Why this happens: When APP_URL is set to your external domain (e.g., https://jotty.domain.com), the middleware tries to validate sessions by making a fetch request to https://jotty.domain.com/api/auth/check-session. This request goes through your reverse proxy, which may block it with a 403 Forbidden response due to security policies or misconfigurations.

My Super Admin/System Owner User Is Not Using SSO

The first user to register in the system is the "Super Admin", referred to as "System Owner" in the web interface.

If this user is not an SSO user, or if you need to change the super admin to a different user, you can update their super admin status using the update-super-admin.sh script below.

Run from the server outside of the Docker container, if using Docker. You need write permissions to the users.json file. You will if running this as root.

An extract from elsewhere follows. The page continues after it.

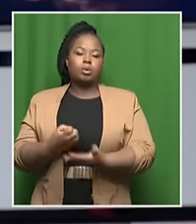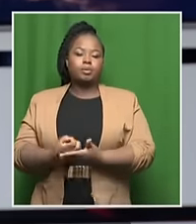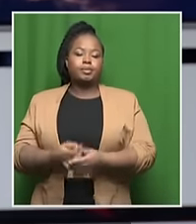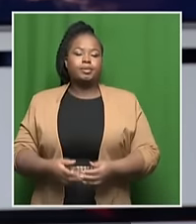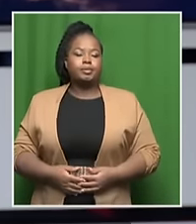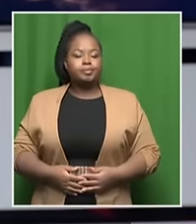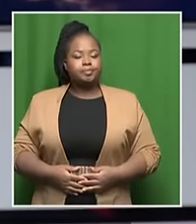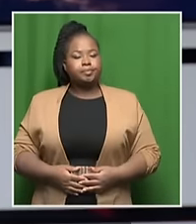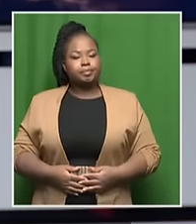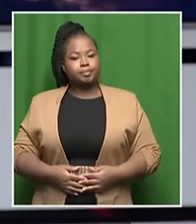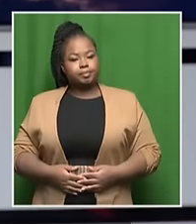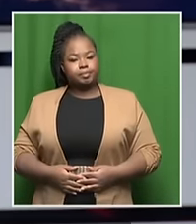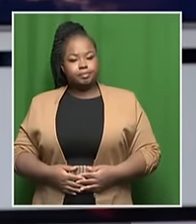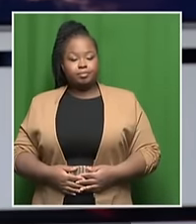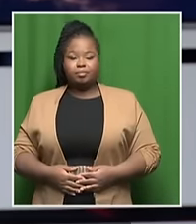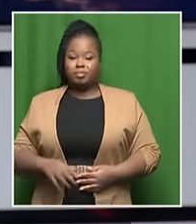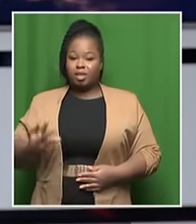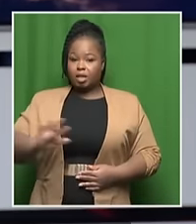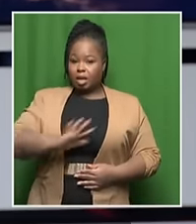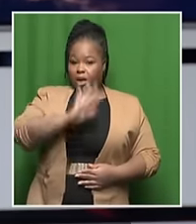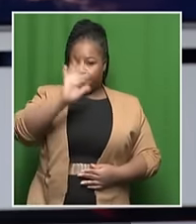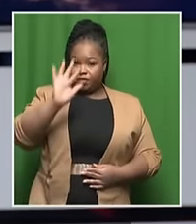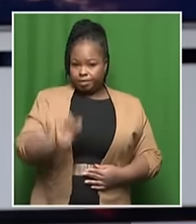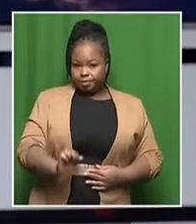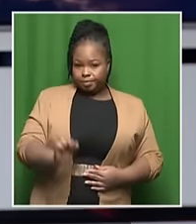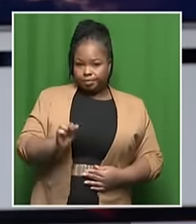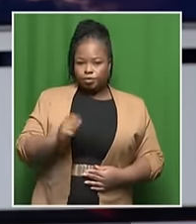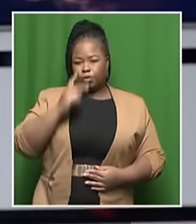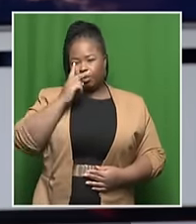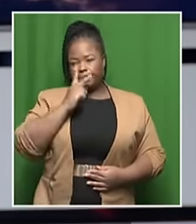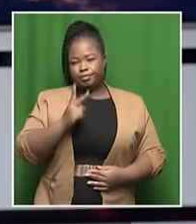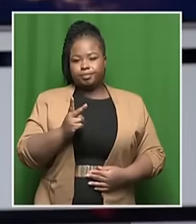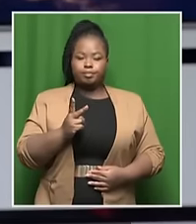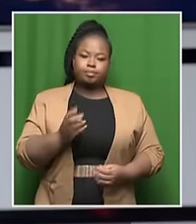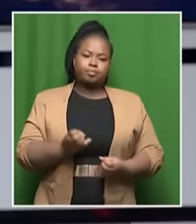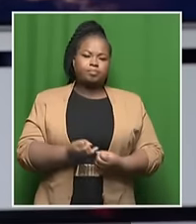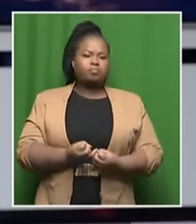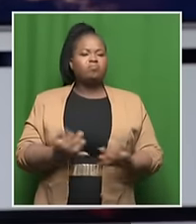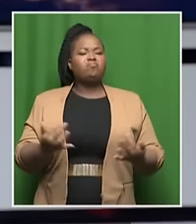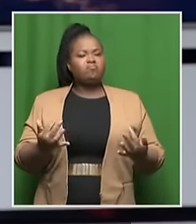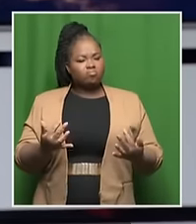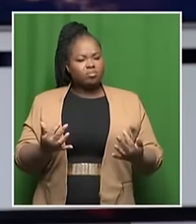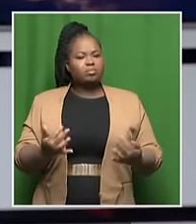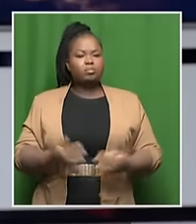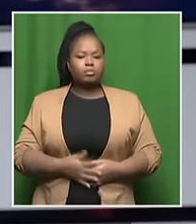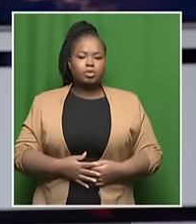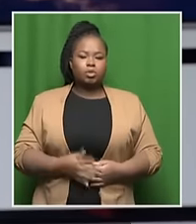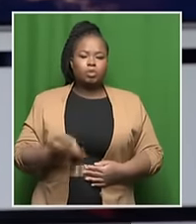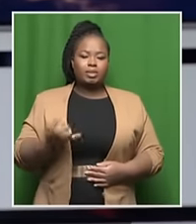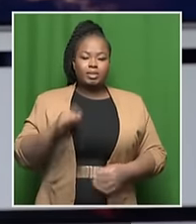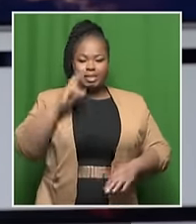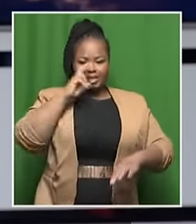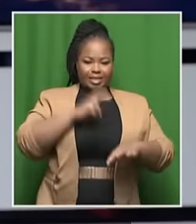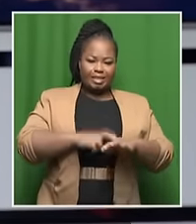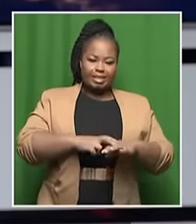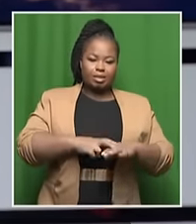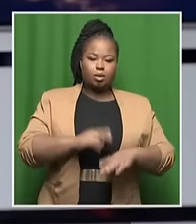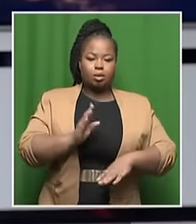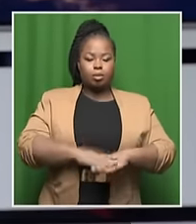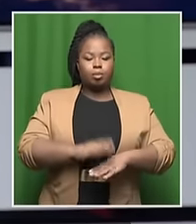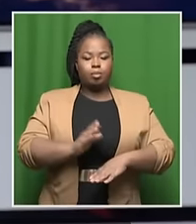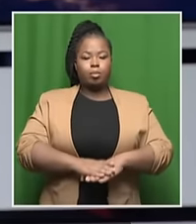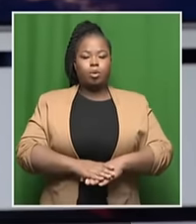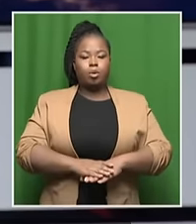trajectory of Africa in general, you will see that we still need what I would call the building blocks of industry.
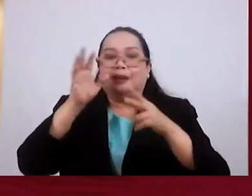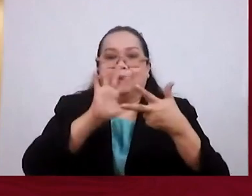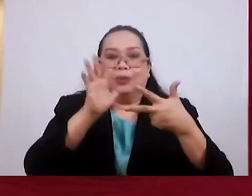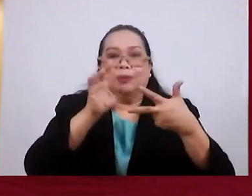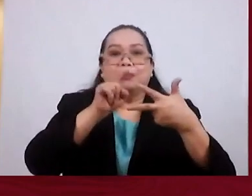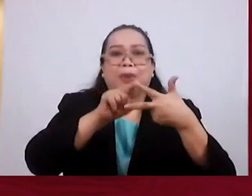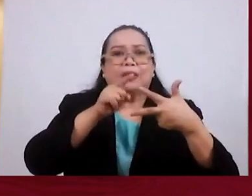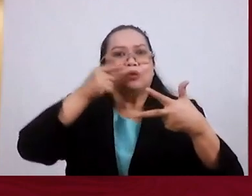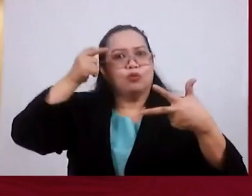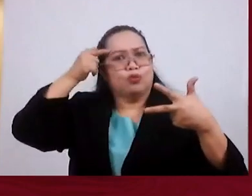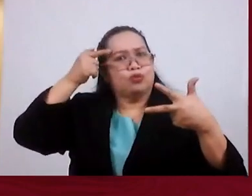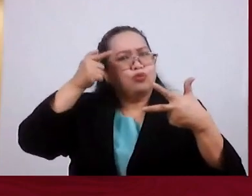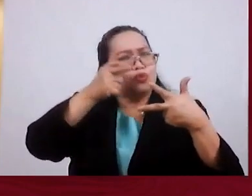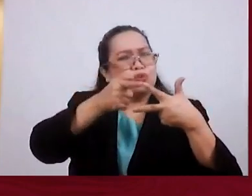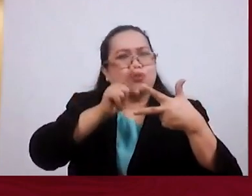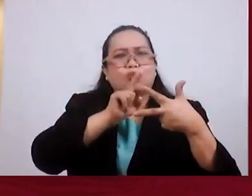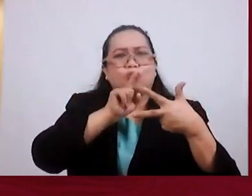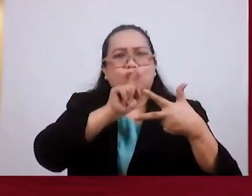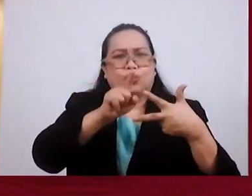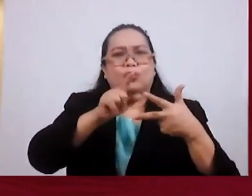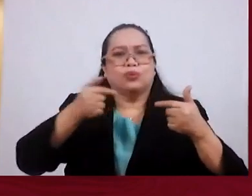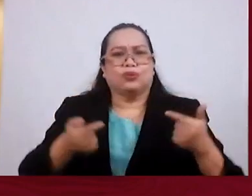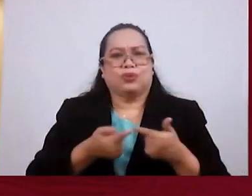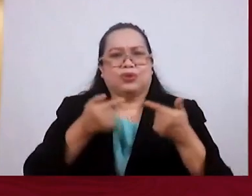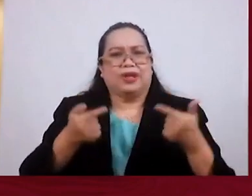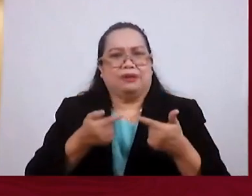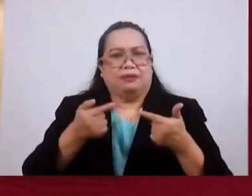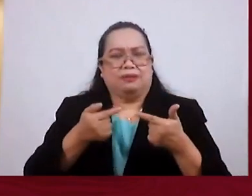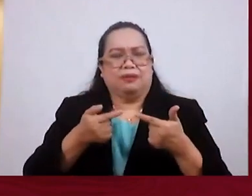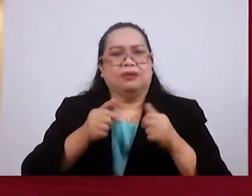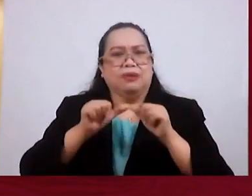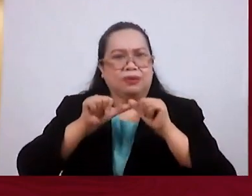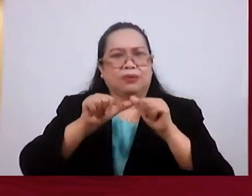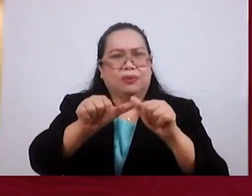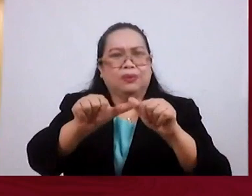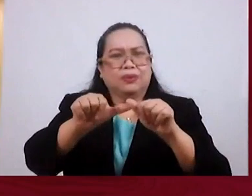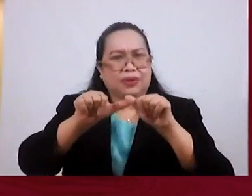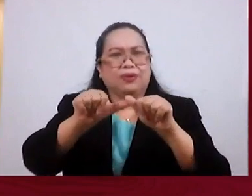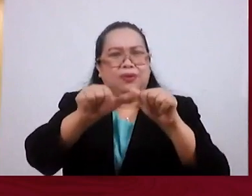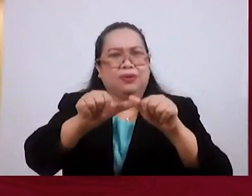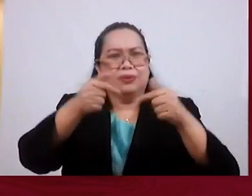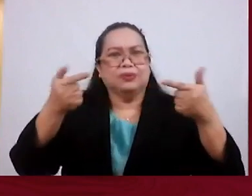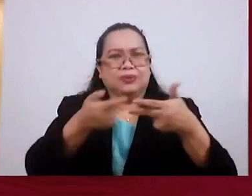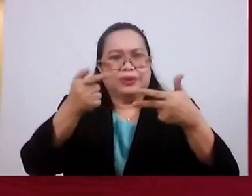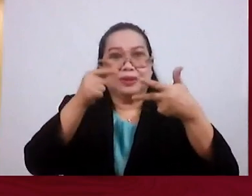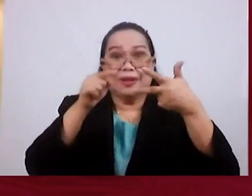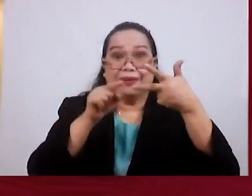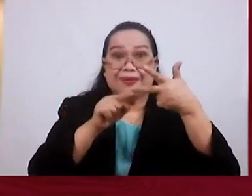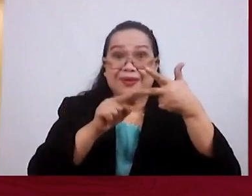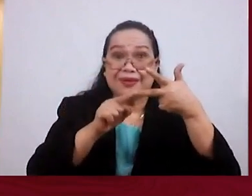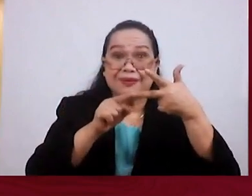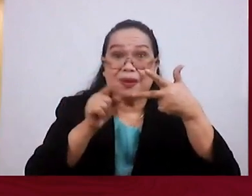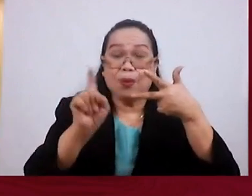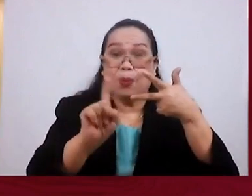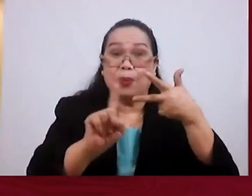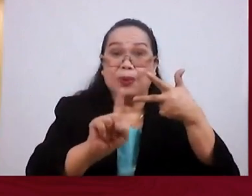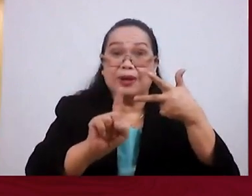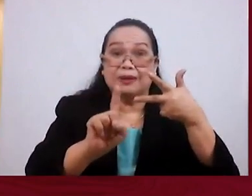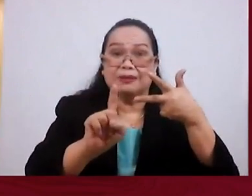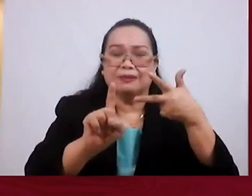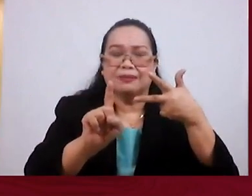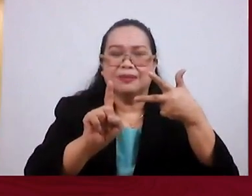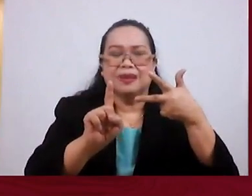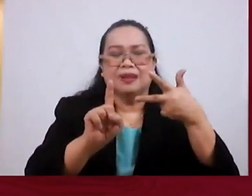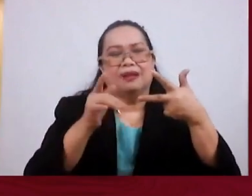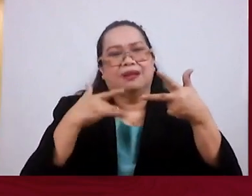know. It's a person who deliberately persists in sinning. And the third one is, and this is probably the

1. Locate your data volume location on the server filesystem and the users.json file. e.g. if using the example docker-compose.yml, under volumes you will see ./data:/app/data:rw. The data volume is under the location of your compose file, making the full path to users.json: <compose_location>/data/users.json

2. Run the update-super-admin.sh script with the appropriate arguments to update the super admin user:

   wget -qO- https://raw.githubusercontent.com/fccview/jotty/main/scripts/update-super-admin.sh | bash -s -- <new super admin> <users.json location>

   Alternatively download the script and run it directly.

   Omit the arguments (wget -qO- ... | bash) for help text.

   The old Super Admin user will be left as an Admin. The new Super Admin has the ability to delete the old user if you choose to do so.

Advanced: Using Docker Secrets

Docker Secrets configuration

For enhanced security in production environments, you can store OIDC credentials in files instead of environment variables. This prevents secrets from appearing in docker inspect output.

Example docker-compose.yml:

services:
  jotty:
    environment:
      - AUTH_MODE=oidc
      - OIDC_ISSUER=https://YOUR_SSO_HOST/issuer/path
      - OIDC_CLIENT_ID_FILE=/run/secrets/oidc_client_id
      - OIDC_CLIENT_SECRET_FILE=/run/secrets/oidc_client_secret
      - APP_URL=https://your-jotty-domain.com
    secrets:
      - oidc_client_id
      - oidc_client_secret

secrets:
  oidc_client_id:
    file: ./secrets/oidc_client_id.txt
  oidc_client_secret:
    file: ./secrets/oidc_client_secret.txt

Create the secret files:

mkdir secrets
echo "your_client_id" > secrets/oidc_client_id.txt
echo "your_client_secret" > secrets/oidc_client_secret.txt
chmod 600 secrets/*

Note: You can mix and match - use OIDC_CLIENT_ID directly and OIDC_CLIENT_SECRET_FILE for the secret, or vice versa. The _FILE variants take priority if both are set. Most users can skip this and use regular environment variables.